Glaucoma screenings are just one of the many things that went by the wayside during the pandemic. Offices were closed, transportation was scarce, and many of those most at risk of contracting coronavirus were being understandably cautious and canceled previously scheduled glaucoma screenings.
Glaucoma is an eye disease that develops when intraocular eye pressure increases, causing optic nerve damage. When the delicate nerve fibers of the optic nerve are damaged it creates permanent blind spots. Left untreated, glaucoma will progress and can lead to total blindness.
Glaucoma is the second leading cause of blindness globally and the leading cause of blindness for people over 60. Other groups at high risk of developing glaucoma are those with nearsightedness, a family history of glaucoma, anyone with a past eye injury, smokers, steroid users, diabetics, those suffering from sleep apnea, and those of Asian, Hispanic, and African-American descent.
Worldwide, nearly 80 million people a year are diagnosed with glaucoma. Routine eye exams and glaucoma screenings can help to preserve vision and prevent blindness through early detection.

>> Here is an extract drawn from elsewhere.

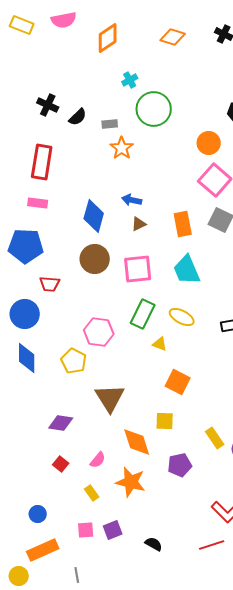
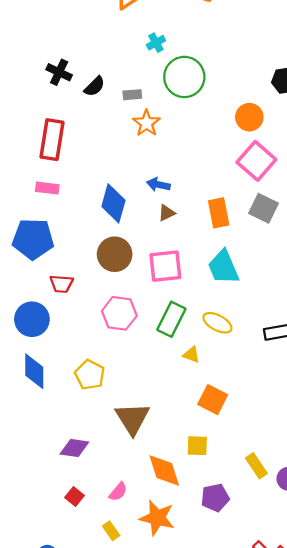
pink hexagon: (99, 332) -> (119, 313), moved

Glaucoma screenings test eye pressure range, corneal thickness, the peripheral field of vision, shape, and nerve color. There is no cure for glaucoma, and left untreated; it can cause irreversible damage to the optic nerve resulting in vision loss.
Open-angle and angle-closure glaucoma are the two most common types of glaucoma. Open-angle glaucoma accounts for 90 percent of glaucoma cases and is caused by the slow clogging of drainage canals, resulting in an increase in eye pressure.
Transversely, angle-closure glaucoma develops quickly and is caused by blocked drainage canals that create a sudden rise in intraocular pressure.
Glaucoma cannot be cured, but steps can be taken to reduce your intraocular eye pressure. Eye drops, medication, operatic or laser surgery can be used to manage and slow the disease’s progression.